So, instead of applying the multithreading via shell, we decided to implement the multithreading in C in which our script was originally coded.
What we decided is that, once the corpus file was successfully loaded, then we would start threading. Using pthread, it was quite easy and also there was no issue with the modification of data of the file(“A”) by threads since none of the process executing included writing to the file (“A”).
Briefly summarizing, all we did was getting the output of the corpus (C1) in a text file (A) after removing certain redundancies, then loading the file into the memory of our blades into a 2-D Array. If loading into memory was successful, the binary search was used to identify and substitute the key-value pair. To make the process even faster, multi-threading was implemented and threads were created to process a large number of directories in parallel.
The whooping time of execution calculated from the time Function was
$ time process_cdr.sh
$ Execution completed in 4 minutes 27 seconds.

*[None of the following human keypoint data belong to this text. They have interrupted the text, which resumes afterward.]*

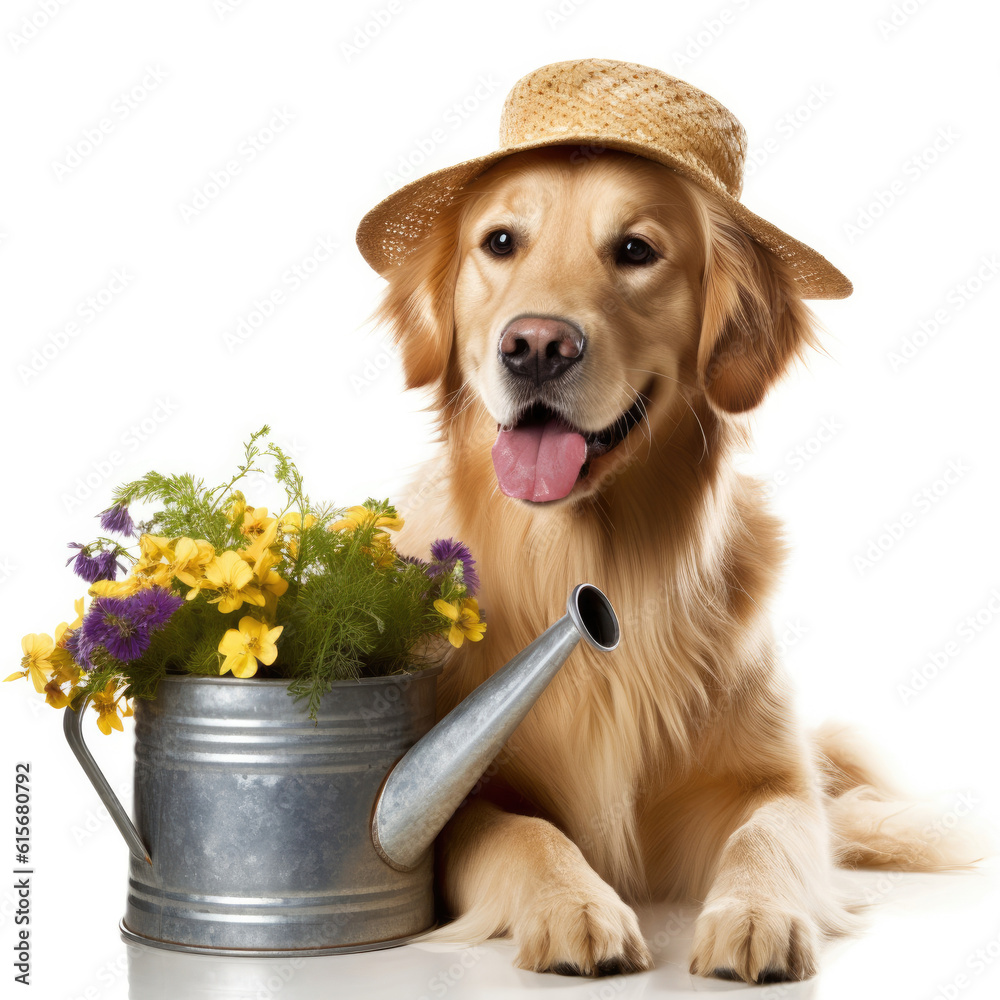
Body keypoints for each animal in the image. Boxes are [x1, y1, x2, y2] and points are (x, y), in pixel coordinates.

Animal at [358, 58, 976, 980]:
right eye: (501, 242)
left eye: (635, 251)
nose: (535, 346)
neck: (594, 550)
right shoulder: (451, 787)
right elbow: (520, 831)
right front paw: (575, 907)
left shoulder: (768, 778)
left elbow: (774, 830)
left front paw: (756, 916)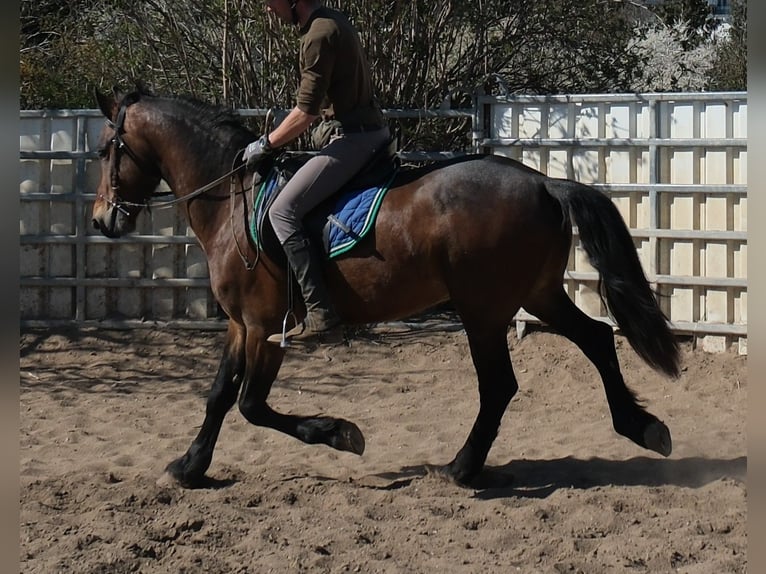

From a whopping 18 days of processing, our processing of data was completed in just 4 minutes 27 seconds.
From the above event, I felt the cruciality of time complexity. Time is the only thing that we cannot purchase and cannot get back. From the above example, I believe that no matter how our script is coded, there is always someplace or some dimensions to optimize it, be it space or time complexity or documentation. We just need to give it some more time to analyze and think about it without any external hindrances.
Happy Coding and More power to you.